Lay out every line of text from all the records below as a Markdown table with the columns Row and Line. Number the rows, skip blank lines, and leave out the pictures.

[Entries drawn from a collection]
BEGIN

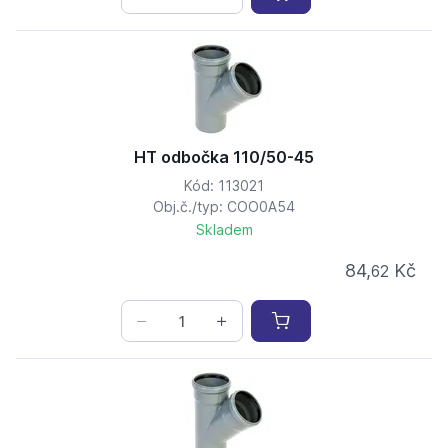
HT odbočka 110/50-45
Kód: 113021
Obj.č./typ: COO0A54
Skladem
84,
Kč
62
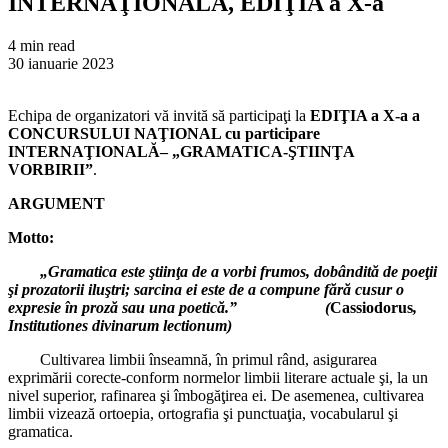
INTERNAŢIONALĂ, EDIŢIA a X-a
4 min read
30 ianuarie 2023
Echipa de organizatori vă invită să participaţi la
EDIŢIA a X-a a
CONCURSULUI NAŢIONAL cu participare
INTERNAŢIONALĂ– „GRAMATICA-ŞTIINŢA
VORBIRII”
.
ARGUMENT
Motto:
„Gramatica este ştiinţa de a vorbi frumos, dobândită de poeţii
şi prozatorii iluştri; sarcina ei este de a compune fără cusur o
expresie în proză sau una poetică.” (
Cassiodorus
,
Institutiones divinarum lectionum)
Cultivarea limbii înseamnă, în primul rând, asigurarea
exprimării corecte-conform normelor limbii literare actuale şi, la un
nivel superior, rafinarea şi îmbogăţirea ei. De asemenea, cultivarea
limbii vizează ortoepia, ortografia şi punctuaţia, vocabularul şi
gramatica.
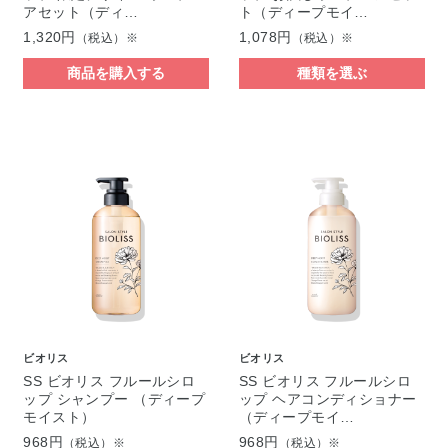
アセット（ディ…
ト（ディープモイ…
1,320円
1,078円
（税込）※
（税込）※
商品を購入する
種類を選ぶ
ビオリス
ビオリス
SS ビオリス フルールシロ
SS ビオリス フルールシロ
ップ シャンプー （ディープ
ップ ヘアコンディショナー
モイスト）
（ディープモイ…
968円
968円
（税込）※
（税込）※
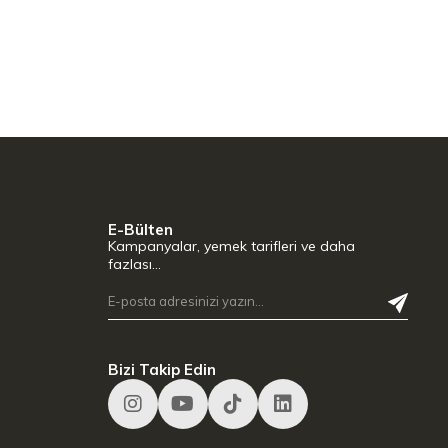
E-Bülten
Kampanyalar, yemek tarifleri ve daha
fazlası…
Bizi Takip Edin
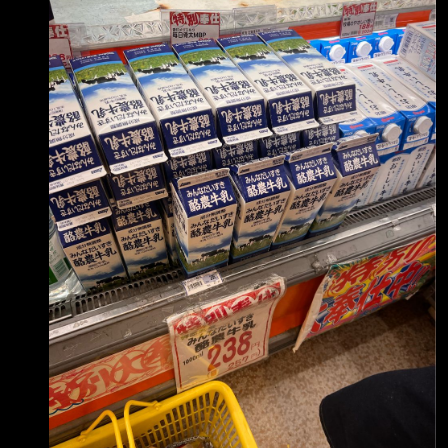
後，認定陳男確實「不能勝任工作」，管委會終
止契約合法，判決 陳男敗訴，管委會僅需支付
其上班3天應得的薪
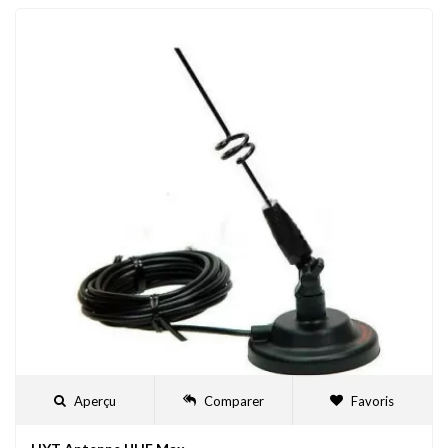
Aperçu
Comparer
Favoris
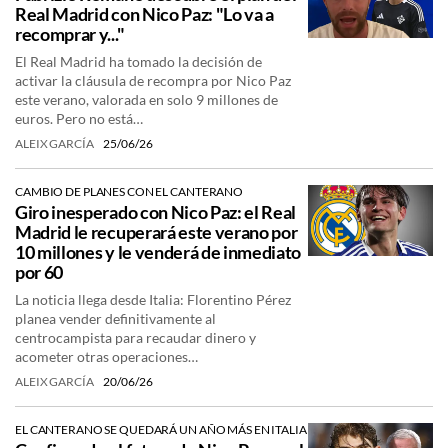
Real Madrid con Nico Paz: "Lo va a
recomprar y..."
El Real Madrid ha tomado la decisión de
activar la cláusula de recompra por Nico Paz
este verano, valorada en solo 9 millones de
euros. Pero no está…
ALEIX GARCÍA
25/06/26
CAMBIO DE PLANES CON EL CANTERANO
Giro inesperado con Nico Paz: el Real
Madrid le recuperará este verano por
10 millones y le venderá de inmediato
por 60
La noticia llega desde Italia: Florentino Pérez
planea vender definitivamente al
centrocampista para recaudar dinero y
acometer otras operaciones…
ALEIX GARCÍA
20/06/26
EL CANTERANO SE QUEDARÁ UN AÑO MÁS EN ITALIA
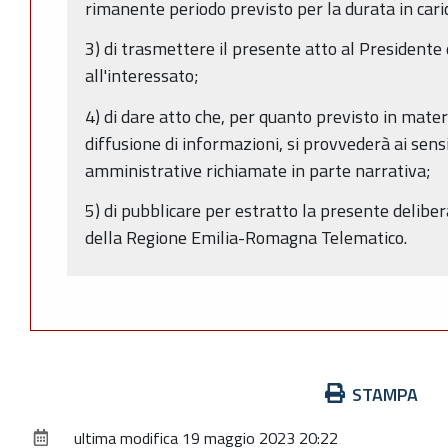
rimanente periodo previsto per la durata in cari
3) di trasmettere il presente atto al Presidente
all'interessato;
4) di dare atto che, per quanto previsto in materi
diffusione di informazioni, si provvederà ai sen
amministrative richiamate in parte narrativa;
5) di pubblicare per estratto la presente deliber
della Regione Emilia-Romagna Telematico.
Azioni
STAMPA
sul
ultima modifica
19 maggio 2023 20:22
documento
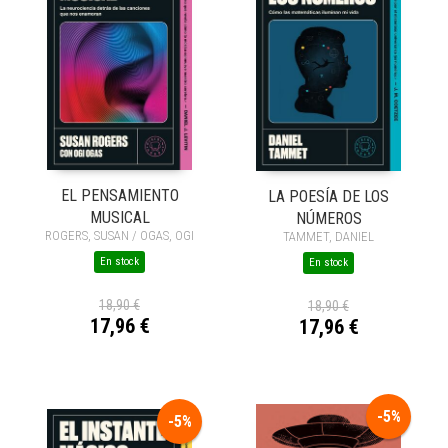
EL PENSAMIENTO
LA POESÍA DE LOS
MUSICAL
NÚMEROS
ROGERS, SUSAN / OGAS, OGI
TAMMET, DANIEL
En stock
En stock
18,90 €
18,90 €
17,96 €
17,96 €
-5%
-5%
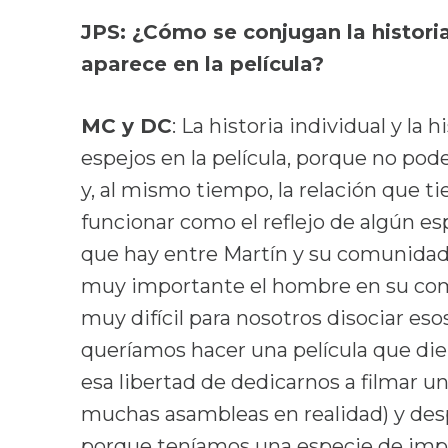
JPS: ¿Cómo se conjugan la historia 
aparece en la película?
MC y DC
: La historia individual y la
espejos en la película, porque no po
y, al mismo tiempo, la relación que t
funcionar como el reflejo de algún esp
que hay entre Martín y su comunidad
muy importante el hombre en su com
muy difícil para nosotros disociar es
queríamos hacer una película que die
esa libertad de dedicarnos a filmar 
muchas asambleas en realidad) y desp
porque teníamos una especie de impul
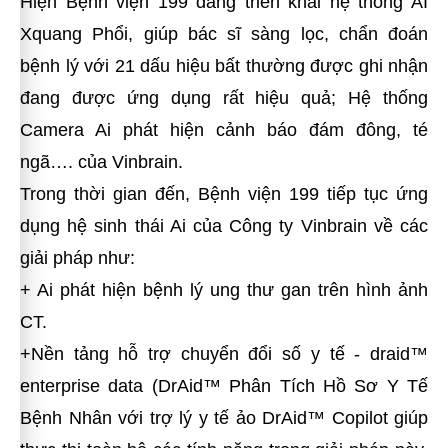
Hiện Bệnh viện 199 đang triển khai hệ thống AI
Xquang Phổi, giúp bác sĩ sàng lọc, chẩn đoán
bệnh lý với 21 dấu hiệu bất thường được ghi nhận
đang được ứng dụng rất hiệu quả; Hệ thống
Camera Ai phát hiện cảnh báo đám đông, té
ngã…. của Vinbrain.
Trong thời gian đến, Bệnh viện 199 tiếp tục ứng
dụng hệ sinh thái Ai của Công ty Vinbrain về các
giải pháp như:
+ Ai phát hiện bệnh lý ung thư gan trên hình ảnh
CT.
+Nền tảng hỗ trợ chuyển đổi số y tế - draid™
enterprise data (DrAid™ Phân Tích Hồ Sơ Y Tế
Bệnh Nhân với trợ lý y tế ảo DrAid™ Copilot giúp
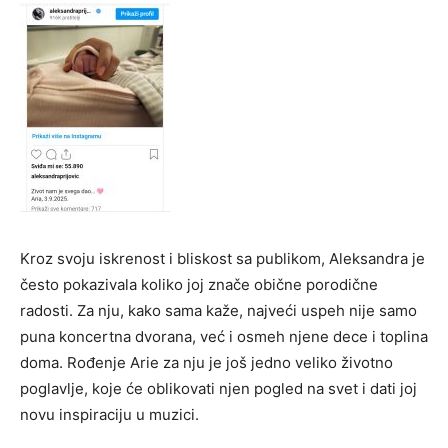
Kroz svoju iskrenost i bliskost sa publikom, Aleksandra je
često pokazivala koliko joj znače obične porodične
radosti. Za nju, kako sama kaže, najveći uspeh nije samo
puna koncertna dvorana, već i osmeh njene dece i toplina
doma. Rođenje Arie za nju je još jedno veliko životno
poglavlje, koje će oblikovati njen pogled na svet i dati joj
novu inspiraciju u muzici.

END

◆ Task output
| Row | Line |
|---|---|
| 1 | HT odbočka 110/50-45 |
| 2 | Kód: 113021 |
| 3 | Obj.č./typ: COO0A54 |
| 4 | Skladem |
| 5 | 84, |
| 6 | Kč |
| 7 | 62 |
| 8 | INTERNAŢIONALĂ, EDIŢIA a X-a |
| 9 | 4 min read |
| 10 | 30 ianuarie 2023 |
| 11 | Echipa de organizatori vă invită să participaţi la |
| 12 | EDIŢIA a X-a a |
| 13 | CONCURSULUI NAŢIONAL cu participare |
| 14 | INTERNAŢIONALĂ– „GRAMATICA-ŞTIINŢA |
| 15 | VORBIRII” |
| 16 | . |
| 17 | ARGUMENT |
| 18 | Motto: |
| 19 | „Gramatica este ştiinţa de a vorbi frumos, dobândită de poeţii |
| 20 | şi prozatorii iluştri; sarcina ei este de a compune fără cusur o |
| 21 | expresie în proză sau una poetică.” ( |
| 22 | Cassiodorus |
| 23 | , |
| 24 | Institutiones divinarum lectionum) |
| 25 | Cultivarea limbii înseamnă, în primul rând, asigurarea |
| 26 | exprimării corecte-conform normelor limbii literare actuale şi, la un |
| 27 | nivel superior, rafinarea şi îmbogăţirea ei. De asemenea, cultivarea |
| 28 | limbii vizează ortoepia, ortografia şi punctuaţia, vocabularul şi |
| 29 | gramatica. |
| 30 | アセット（ディ… |
| 31 | ト（ディープモイ… |
| 32 | 1,320円 |
| 33 | 1,078円 |
| 34 | （税込）※ |
| 35 | （税込）※ |
| 36 | 商品を購入する |
| 37 | 種類を選ぶ |
| 38 | ビオリス |
| 39 | ビオリス |
| 40 | SS ビオリス フルールシロ |
| 41 | SS ビオリス フルールシロ |
| 42 | ップ シャンプー （ディープ |
| 43 | ップ ヘアコンディショナー |
| 44 | モイスト） |
| 45 | （ディープモイ… |
| 46 | 968円 |
| 47 | 968円 |
| 48 | （税込）※ |
| 49 | （税込）※ |
| 50 | E-Bülten |
| 51 | Kampanyalar, yemek tarifleri ve daha |
| 52 | fazlası… |
| 53 | Bizi Takip Edin |
| 54 | 後，認定陳男確實「不能勝任工作」，管委會終 |
| 55 | 止契約合法，判決 陳男敗訴，管委會僅需支付 |
| 56 | 其上班3天應得的薪 |
| 57 | Aperçu |
| 58 | Comparer |
| 59 | Favoris |
| 60 | Real Madrid con Nico Paz: "Lo va a |
| 61 | recomprar y..." |
| 62 | El Real Madrid ha tomado la decisión de |
| 63 | activar la cláusula de recompra por Nico Paz |
| 64 | este verano, valorada en solo 9 millones de |
| 65 | euros. Pero no está… |
| 66 | ALEIX GARCÍA |
| 67 | 25/06/26 |
| 68 | CAMBIO DE PLANES CON EL CANTERANO |
| 69 | Giro inesperado con Nico Paz: el Real |
| 70 | Madrid le recuperará este verano por |
| 71 | 10 millones y le venderá de inmediato |
| 72 | por 60 |
| 73 | La noticia llega desde Italia: Florentino Pérez |
| 74 | planea vender definitivamente al |
| 75 | centrocampista para recaudar dinero y |
| 76 | acometer otras operaciones… |
| 77 | ALEIX GARCÍA |
| 78 | 20/06/26 |
| 79 | EL CANTERANO SE QUEDARÁ UN AÑO MÁS EN ITALIA |
| 80 | rimanente periodo previsto per la durata in cari |
| 81 | 3) di trasmettere il presente atto al Presidente |
| 82 | all'interessato; |
| 83 | 4) di dare atto che, per quanto previsto in materi |
| 84 | diffusione di informazioni, si provvederà ai sen |
| 85 | amministrative richiamate in parte narrativa; |
| 86 | 5) di pubblicare per estratto la presente deliber |
| 87 | della Regione Emilia-Romagna Telematico. |
| 88 | Azioni |
| 89 | STAMPA |
| 90 | sul |
| 91 | ultima modifica |
| 92 | 19 maggio 2023 20:22 |
| 93 | documento |
| 94 | EL PENSAMIENTO |
| 95 | LA POESÍA DE LOS |
| 96 | MUSICAL |
| 97 | NÚMEROS |
| 98 | ROGERS, SUSAN / OGAS, OGI |
| 99 | TAMMET, DANIEL |
| 100 | En stock |
| 101 | En stock |
| 102 | 18,90 € |
| 103 | 18,90 € |
| 104 | 17,96 € |
| 105 | 17,96 € |
| 106 | -5% |
| 107 | -5% |
| 108 | JPS: ¿Cómo se conjugan la historia  |
| 109 | aparece en la película? |
| 110 | MC y DC |
| 111 | : La historia individual y la |
| 112 | espejos en la película, porque no po |
| 113 | y, al mismo tiempo, la relación que t |
| 114 | funcionar como el reflejo de algún esp |
| 115 | que hay entre Martín y su comunidad |
| 116 | muy importante el hombre en su com |
| 117 | muy difícil para nosotros disociar es |
| 118 | queríamos hacer una película que die |
| 119 | esa libertad de dedicarnos a filmar  |
| 120 | muchas asambleas en realidad) y desp |
| 121 | porque teníamos una especie de impul |
| 122 | Hiện Bệnh viện 199 đang triển khai hệ thống AI |
| 123 | Xquang Phổi, giúp bác sĩ sàng lọc, chẩn đoán |
| 124 | bệnh lý với 21 dấu hiệu bất thường được ghi nhận |
| 125 | đang được ứng dụng rất hiệu quả; Hệ thống |
| 126 | Camera Ai phát hiện cảnh báo đám đông, té |
| 127 | ngã…. của Vinbrain. |
| 128 | Trong thời gian đến, Bệnh viện 199 tiếp tục ứng |
| 129 | dụng hệ sinh thái Ai của Công ty Vinbrain về các |
| 130 | giải pháp như: |
| 131 | + Ai phát hiện bệnh lý ung thư gan trên hình ảnh |
| 132 | CT. |
| 133 | +Nền tảng hỗ trợ chuyển đổi số y tế - draid™ |
| 134 | enterprise data (DrAid™ Phân Tích Hồ Sơ Y Tế |
| 135 | Bệnh Nhân với trợ lý y tế ảo DrAid™ Copilot giúp |
| 136 | Kroz svoju iskrenost i bliskost sa publikom, Aleksandra je |
| 137 | često pokazivala koliko joj znače obične porodične |
| 138 | radosti. Za nju, kako sama kaže, najveći uspeh nije samo |
| 139 | puna koncertna dvorana, već i osmeh njene dece i toplina |
| 140 | doma. Rođenje Arie za nju je još jedno veliko životno |
| 141 | poglavlje, koje će oblikovati njen pogled na svet i dati joj |
| 142 | novu inspiraciju u muzici. |